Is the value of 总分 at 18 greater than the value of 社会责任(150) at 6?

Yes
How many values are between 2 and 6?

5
------------------------------------------------
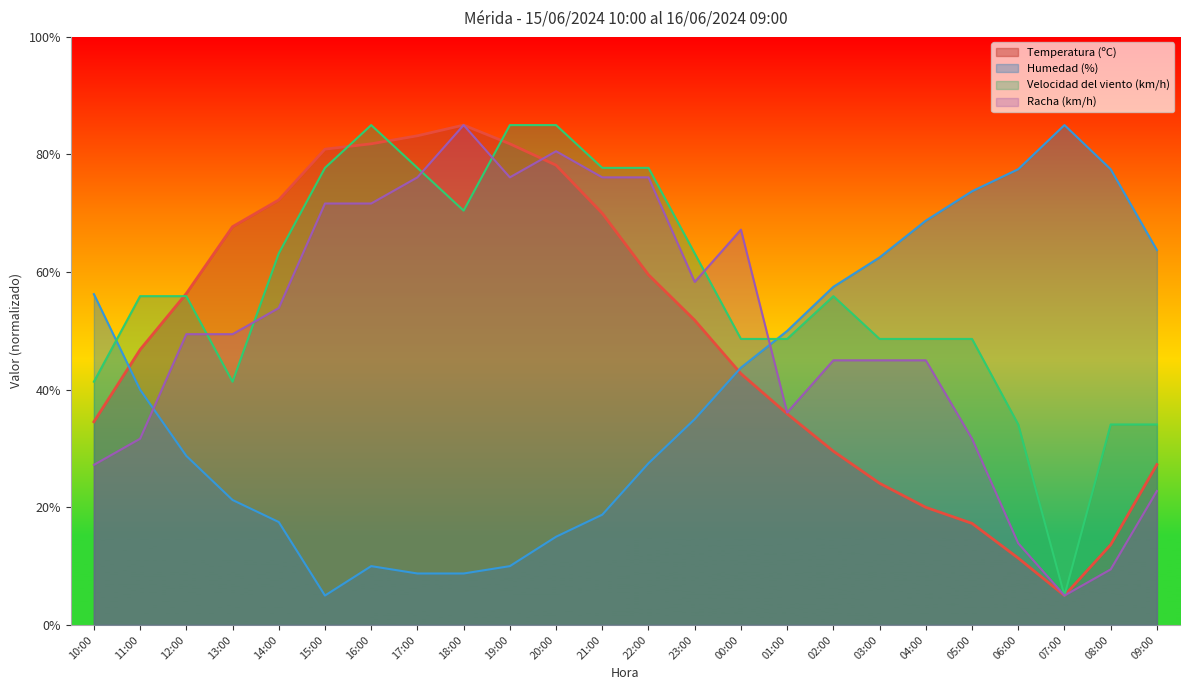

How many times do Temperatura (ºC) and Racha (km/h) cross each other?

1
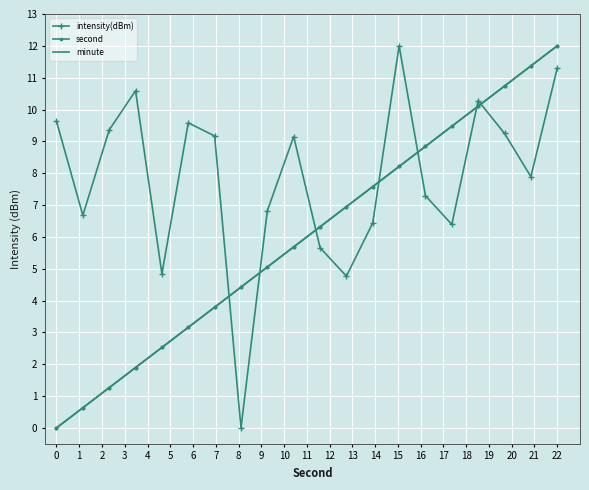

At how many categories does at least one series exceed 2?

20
------------------------------------------------
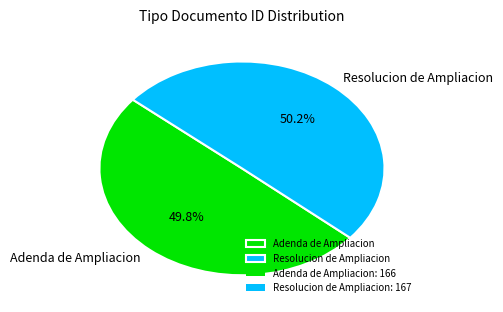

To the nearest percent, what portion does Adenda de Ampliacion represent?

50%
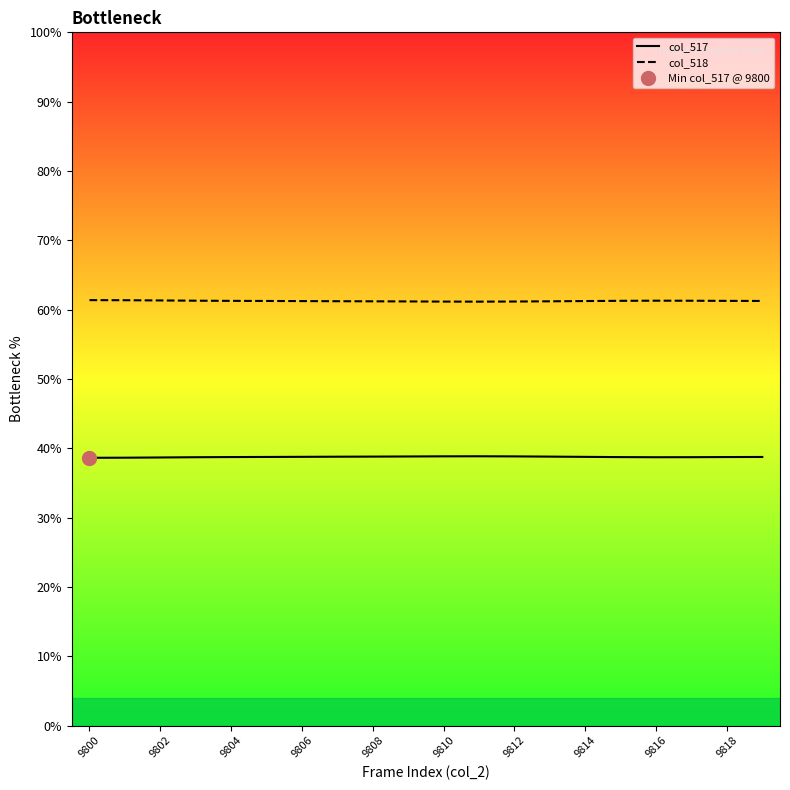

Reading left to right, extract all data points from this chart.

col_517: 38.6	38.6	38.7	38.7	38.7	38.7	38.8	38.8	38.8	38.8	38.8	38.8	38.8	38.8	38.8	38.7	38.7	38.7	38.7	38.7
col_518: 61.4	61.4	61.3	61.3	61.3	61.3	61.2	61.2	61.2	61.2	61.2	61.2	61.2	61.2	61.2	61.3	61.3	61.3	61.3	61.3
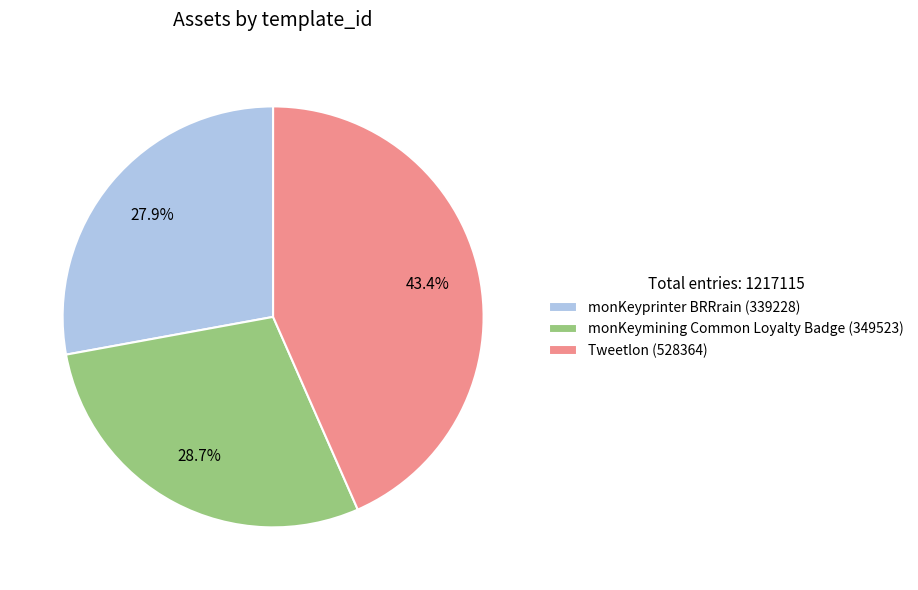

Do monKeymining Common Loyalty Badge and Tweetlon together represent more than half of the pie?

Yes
------------------------------------------------
Exercise instructions » Rewrite the stretch of entries from the line containing "How many times" through the line containing "At how many", with "categories" replaced by "groups" and nothing else changed. Include only those lines, and leave out the pictures.

Task result »
How many times do Temperatura (ºC) and Racha (km/h) cross each other?

1

At how many groups does at least one series exceed 2?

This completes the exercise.